* _Assignment_: Among the entries below, which lines include the string "переулок"? Show each one.

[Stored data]

______

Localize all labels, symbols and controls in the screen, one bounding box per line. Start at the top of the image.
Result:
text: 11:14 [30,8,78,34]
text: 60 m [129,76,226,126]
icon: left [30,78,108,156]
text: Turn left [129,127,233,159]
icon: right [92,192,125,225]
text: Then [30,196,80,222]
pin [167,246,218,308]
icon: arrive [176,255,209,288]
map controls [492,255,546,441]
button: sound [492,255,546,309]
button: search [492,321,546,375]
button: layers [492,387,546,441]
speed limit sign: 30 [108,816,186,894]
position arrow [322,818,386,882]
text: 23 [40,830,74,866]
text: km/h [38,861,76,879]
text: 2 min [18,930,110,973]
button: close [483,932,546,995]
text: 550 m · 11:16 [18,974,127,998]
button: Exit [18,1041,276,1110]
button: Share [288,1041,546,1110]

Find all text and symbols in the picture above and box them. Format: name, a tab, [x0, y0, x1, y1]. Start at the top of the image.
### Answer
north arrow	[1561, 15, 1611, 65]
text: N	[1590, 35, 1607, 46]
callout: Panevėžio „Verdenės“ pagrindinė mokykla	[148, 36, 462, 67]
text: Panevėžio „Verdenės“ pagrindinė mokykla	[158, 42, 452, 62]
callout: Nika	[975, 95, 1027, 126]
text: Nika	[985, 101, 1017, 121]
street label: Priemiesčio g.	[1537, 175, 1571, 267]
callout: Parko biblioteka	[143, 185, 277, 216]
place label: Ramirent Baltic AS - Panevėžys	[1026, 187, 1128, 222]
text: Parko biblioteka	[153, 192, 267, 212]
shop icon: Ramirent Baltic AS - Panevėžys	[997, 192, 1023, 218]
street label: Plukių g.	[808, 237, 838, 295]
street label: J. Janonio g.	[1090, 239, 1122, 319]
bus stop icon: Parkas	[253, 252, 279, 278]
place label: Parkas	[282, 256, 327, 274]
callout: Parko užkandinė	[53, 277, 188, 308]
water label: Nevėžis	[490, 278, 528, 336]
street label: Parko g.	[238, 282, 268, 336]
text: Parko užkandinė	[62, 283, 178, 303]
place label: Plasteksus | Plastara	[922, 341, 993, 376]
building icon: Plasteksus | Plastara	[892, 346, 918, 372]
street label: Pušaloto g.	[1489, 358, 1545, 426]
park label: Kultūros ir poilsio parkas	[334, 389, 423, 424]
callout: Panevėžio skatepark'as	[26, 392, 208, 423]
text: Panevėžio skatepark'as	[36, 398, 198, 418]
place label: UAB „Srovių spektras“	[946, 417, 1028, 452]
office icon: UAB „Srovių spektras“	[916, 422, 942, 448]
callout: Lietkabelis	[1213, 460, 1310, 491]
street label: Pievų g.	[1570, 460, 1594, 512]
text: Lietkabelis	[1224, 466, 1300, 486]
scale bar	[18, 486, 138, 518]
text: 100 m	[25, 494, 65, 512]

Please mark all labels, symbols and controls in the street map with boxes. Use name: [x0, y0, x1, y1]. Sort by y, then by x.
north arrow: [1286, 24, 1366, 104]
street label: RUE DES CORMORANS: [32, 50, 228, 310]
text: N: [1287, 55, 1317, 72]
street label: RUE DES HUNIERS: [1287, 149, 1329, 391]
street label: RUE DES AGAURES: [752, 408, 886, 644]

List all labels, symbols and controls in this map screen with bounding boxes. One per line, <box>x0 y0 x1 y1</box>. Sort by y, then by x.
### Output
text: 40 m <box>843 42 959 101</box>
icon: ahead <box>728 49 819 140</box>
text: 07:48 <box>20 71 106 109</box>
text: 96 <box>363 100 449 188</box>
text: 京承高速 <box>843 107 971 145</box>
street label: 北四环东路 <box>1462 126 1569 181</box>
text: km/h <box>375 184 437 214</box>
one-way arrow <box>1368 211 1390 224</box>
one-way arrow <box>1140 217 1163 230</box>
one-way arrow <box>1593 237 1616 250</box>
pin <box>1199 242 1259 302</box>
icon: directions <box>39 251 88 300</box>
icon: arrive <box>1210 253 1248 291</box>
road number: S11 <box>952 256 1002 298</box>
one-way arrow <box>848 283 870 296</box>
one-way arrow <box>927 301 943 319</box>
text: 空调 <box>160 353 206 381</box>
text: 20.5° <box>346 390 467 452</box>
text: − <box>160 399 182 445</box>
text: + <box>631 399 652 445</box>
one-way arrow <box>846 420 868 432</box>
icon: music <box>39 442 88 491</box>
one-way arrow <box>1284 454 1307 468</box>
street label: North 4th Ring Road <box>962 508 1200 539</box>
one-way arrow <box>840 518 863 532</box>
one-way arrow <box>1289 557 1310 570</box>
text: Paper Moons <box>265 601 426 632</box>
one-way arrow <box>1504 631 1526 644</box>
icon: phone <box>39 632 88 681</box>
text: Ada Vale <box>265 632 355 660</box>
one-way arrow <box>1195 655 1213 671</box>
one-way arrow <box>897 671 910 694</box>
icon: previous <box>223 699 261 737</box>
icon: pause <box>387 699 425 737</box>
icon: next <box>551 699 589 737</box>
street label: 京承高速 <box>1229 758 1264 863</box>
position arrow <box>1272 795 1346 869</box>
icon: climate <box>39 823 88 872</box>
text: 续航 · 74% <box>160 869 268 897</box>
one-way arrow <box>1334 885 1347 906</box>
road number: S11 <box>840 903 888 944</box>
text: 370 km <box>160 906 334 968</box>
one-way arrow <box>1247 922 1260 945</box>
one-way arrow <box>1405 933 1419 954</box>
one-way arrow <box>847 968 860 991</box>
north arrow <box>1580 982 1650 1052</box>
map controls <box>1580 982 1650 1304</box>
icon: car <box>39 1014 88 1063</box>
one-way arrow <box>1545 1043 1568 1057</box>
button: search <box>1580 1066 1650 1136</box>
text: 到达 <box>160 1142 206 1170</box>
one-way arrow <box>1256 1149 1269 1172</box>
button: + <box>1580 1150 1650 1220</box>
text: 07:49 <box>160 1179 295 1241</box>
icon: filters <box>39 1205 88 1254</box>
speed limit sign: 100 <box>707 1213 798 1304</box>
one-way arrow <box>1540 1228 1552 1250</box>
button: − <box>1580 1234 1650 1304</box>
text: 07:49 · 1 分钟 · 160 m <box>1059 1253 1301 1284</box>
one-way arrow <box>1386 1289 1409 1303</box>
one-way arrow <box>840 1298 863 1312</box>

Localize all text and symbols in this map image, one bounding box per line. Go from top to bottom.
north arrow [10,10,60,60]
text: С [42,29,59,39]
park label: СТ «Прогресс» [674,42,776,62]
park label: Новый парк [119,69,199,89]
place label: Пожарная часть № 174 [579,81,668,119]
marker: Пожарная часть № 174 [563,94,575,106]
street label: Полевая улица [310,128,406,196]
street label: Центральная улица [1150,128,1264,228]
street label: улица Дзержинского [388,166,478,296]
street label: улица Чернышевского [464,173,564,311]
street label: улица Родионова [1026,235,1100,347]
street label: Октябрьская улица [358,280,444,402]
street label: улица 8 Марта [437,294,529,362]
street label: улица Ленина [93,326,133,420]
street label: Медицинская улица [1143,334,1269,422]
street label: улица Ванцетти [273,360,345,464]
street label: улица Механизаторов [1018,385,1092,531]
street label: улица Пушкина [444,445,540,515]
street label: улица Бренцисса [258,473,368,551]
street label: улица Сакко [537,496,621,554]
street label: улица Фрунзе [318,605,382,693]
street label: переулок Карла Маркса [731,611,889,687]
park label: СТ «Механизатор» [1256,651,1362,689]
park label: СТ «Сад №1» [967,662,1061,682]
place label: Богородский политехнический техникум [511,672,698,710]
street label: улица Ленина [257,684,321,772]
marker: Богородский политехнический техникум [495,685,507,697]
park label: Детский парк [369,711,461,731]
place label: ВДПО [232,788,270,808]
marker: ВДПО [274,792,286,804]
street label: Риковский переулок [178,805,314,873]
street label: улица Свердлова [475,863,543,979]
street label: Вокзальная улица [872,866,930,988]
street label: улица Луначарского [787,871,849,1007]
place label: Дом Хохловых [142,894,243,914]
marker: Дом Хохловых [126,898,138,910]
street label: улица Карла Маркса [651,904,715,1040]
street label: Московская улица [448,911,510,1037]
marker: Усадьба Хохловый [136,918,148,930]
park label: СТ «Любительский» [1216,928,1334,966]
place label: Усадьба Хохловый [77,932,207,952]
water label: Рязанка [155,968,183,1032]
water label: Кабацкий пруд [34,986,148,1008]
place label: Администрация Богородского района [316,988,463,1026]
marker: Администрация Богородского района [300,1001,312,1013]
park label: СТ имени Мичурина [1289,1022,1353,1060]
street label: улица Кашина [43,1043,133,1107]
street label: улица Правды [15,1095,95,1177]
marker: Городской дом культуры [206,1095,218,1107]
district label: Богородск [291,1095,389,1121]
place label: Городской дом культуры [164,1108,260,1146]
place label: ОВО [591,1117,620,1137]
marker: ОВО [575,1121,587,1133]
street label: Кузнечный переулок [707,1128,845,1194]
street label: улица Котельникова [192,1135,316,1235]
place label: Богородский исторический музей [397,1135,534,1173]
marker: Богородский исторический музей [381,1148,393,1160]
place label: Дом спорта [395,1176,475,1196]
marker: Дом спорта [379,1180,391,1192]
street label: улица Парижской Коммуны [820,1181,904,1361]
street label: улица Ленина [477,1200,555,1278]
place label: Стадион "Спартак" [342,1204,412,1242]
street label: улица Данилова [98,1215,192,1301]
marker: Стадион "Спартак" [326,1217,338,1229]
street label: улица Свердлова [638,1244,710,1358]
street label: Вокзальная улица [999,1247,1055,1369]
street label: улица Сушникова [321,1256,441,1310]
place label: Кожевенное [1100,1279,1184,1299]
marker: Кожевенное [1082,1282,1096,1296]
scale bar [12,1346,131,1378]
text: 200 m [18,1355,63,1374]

______

* _Task solution_:
street label: переулок Карла Маркса [731,611,889,687]
street label: Риковский переулок [178,805,314,873]
street label: Кузнечный переулок [707,1128,845,1194]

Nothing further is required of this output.